*** Given information ***
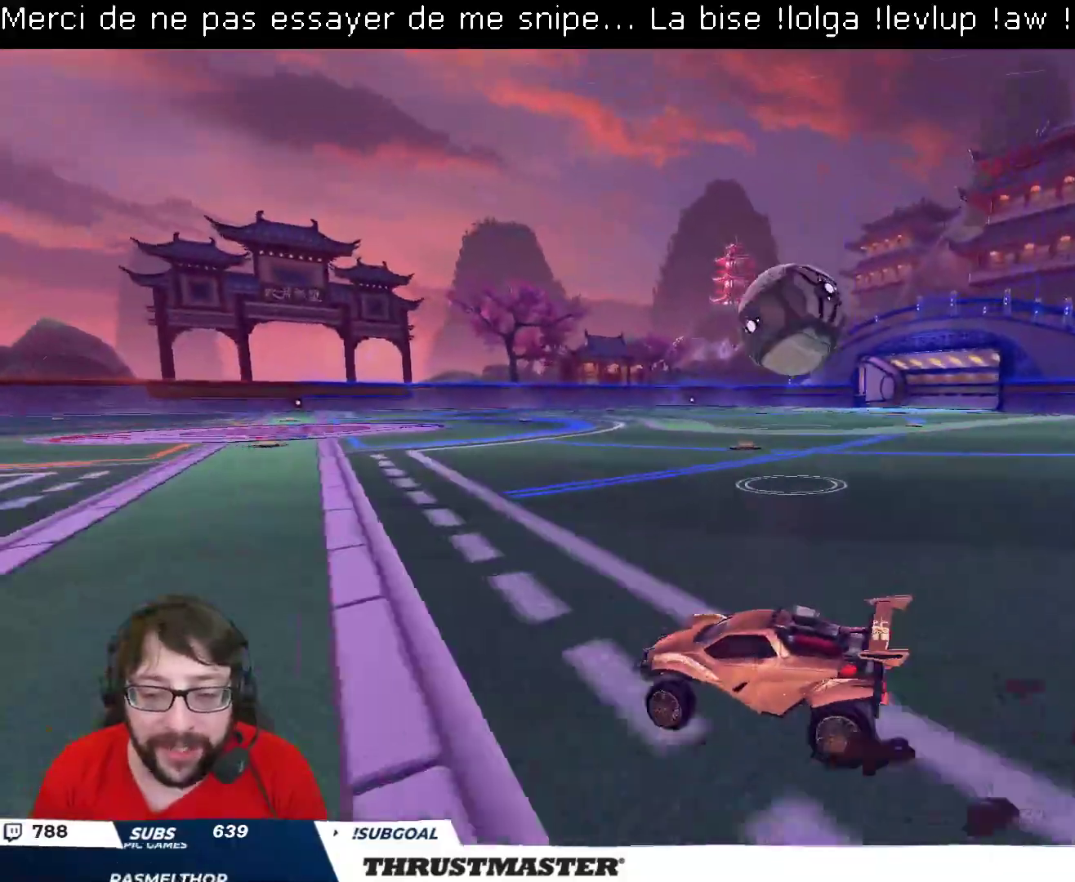
{"buttons": ["A", "B", "L2", "R2"], "left_stick": "right", "right_stick": "center", "events": [[217, "B", "down"], [233, "A", "down"], [233, "left_stick", "down"], [333, "A", "up"], [350, "B", "up"], [367, "left_stick", "right"], [400, "L2", "down"], [450, "A", "down"], [450, "B", "down"]]}
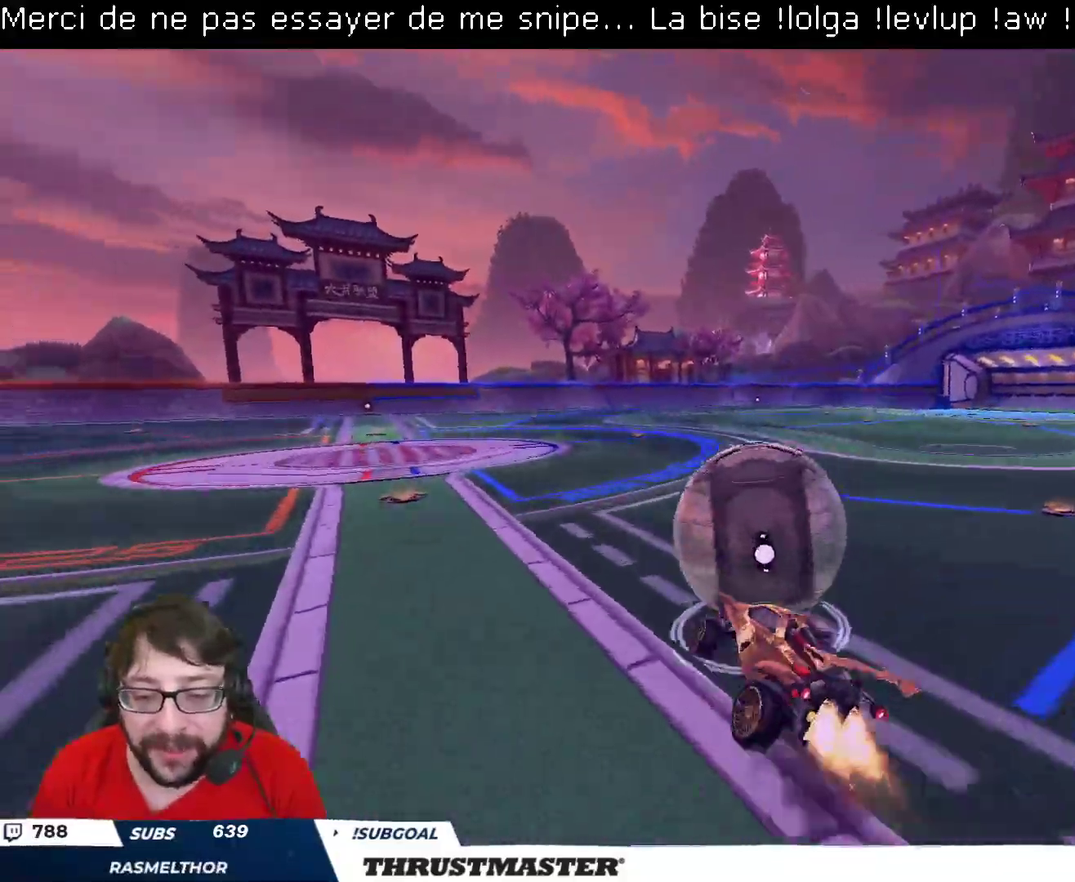
{"buttons": ["B", "L2", "R2"], "left_stick": "down-right", "right_stick": "center", "events": [[17, "A", "up"], [17, "B", "up"], [167, "B", "down"], [183, "Y", "down"], [317, "Y", "up"], [500, "left_stick", "down-right"]]}
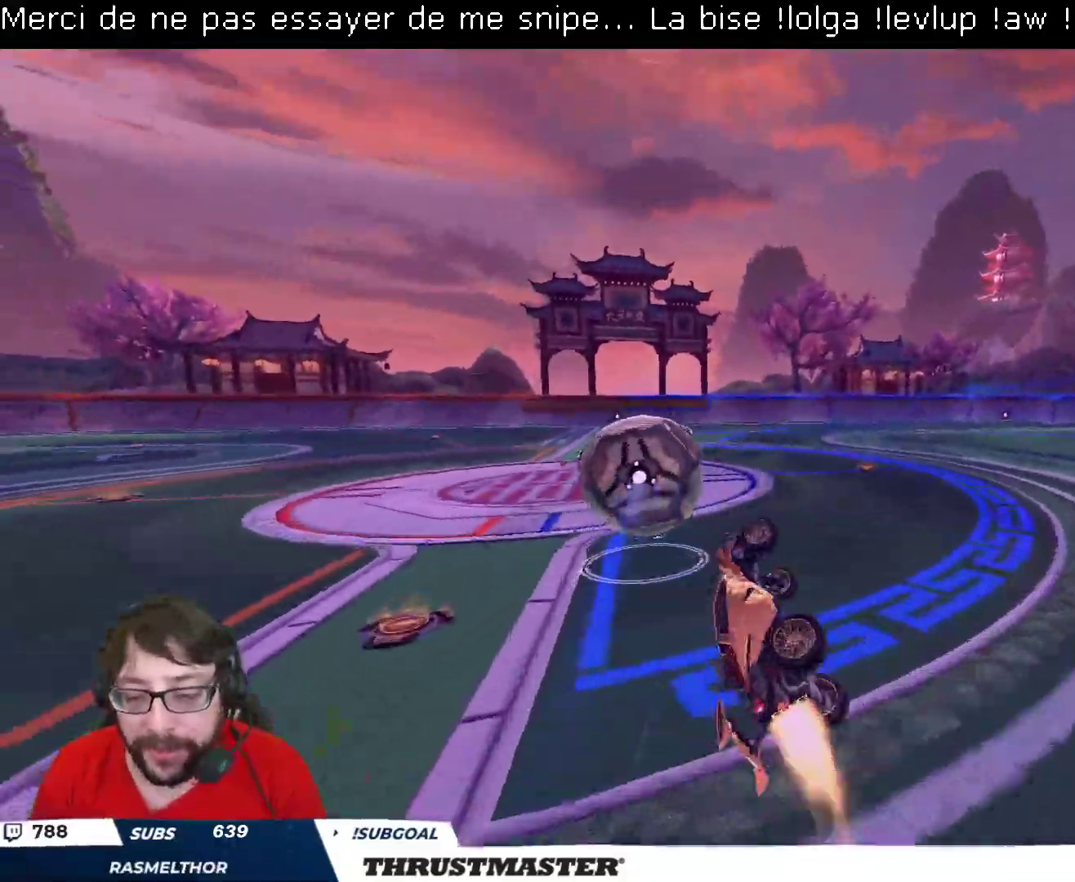
{"buttons": ["R2"], "left_stick": "down-right", "right_stick": "center", "events": [[167, "L2", "up"], [167, "Y", "down"], [283, "B", "up"], [300, "Y", "up"]]}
*** End of Given information ***
Task directions: Give the data above again, exactly and completely. No pictures go in.

Response to the task:
{"buttons": ["A", "B", "L2", "R2"], "left_stick": "right", "right_stick": "center", "events": [[217, "B", "down"], [233, "A", "down"], [233, "left_stick", "down"], [333, "A", "up"], [350, "B", "up"], [367, "left_stick", "right"], [400, "L2", "down"], [450, "A", "down"], [450, "B", "down"]]}
{"buttons": ["B", "L2", "R2"], "left_stick": "down-right", "right_stick": "center", "events": [[17, "A", "up"], [17, "B", "up"], [167, "B", "down"], [183, "Y", "down"], [317, "Y", "up"], [500, "left_stick", "down-right"]]}
{"buttons": ["R2"], "left_stick": "down-right", "right_stick": "center", "events": [[167, "L2", "up"], [167, "Y", "down"], [283, "B", "up"], [300, "Y", "up"]]}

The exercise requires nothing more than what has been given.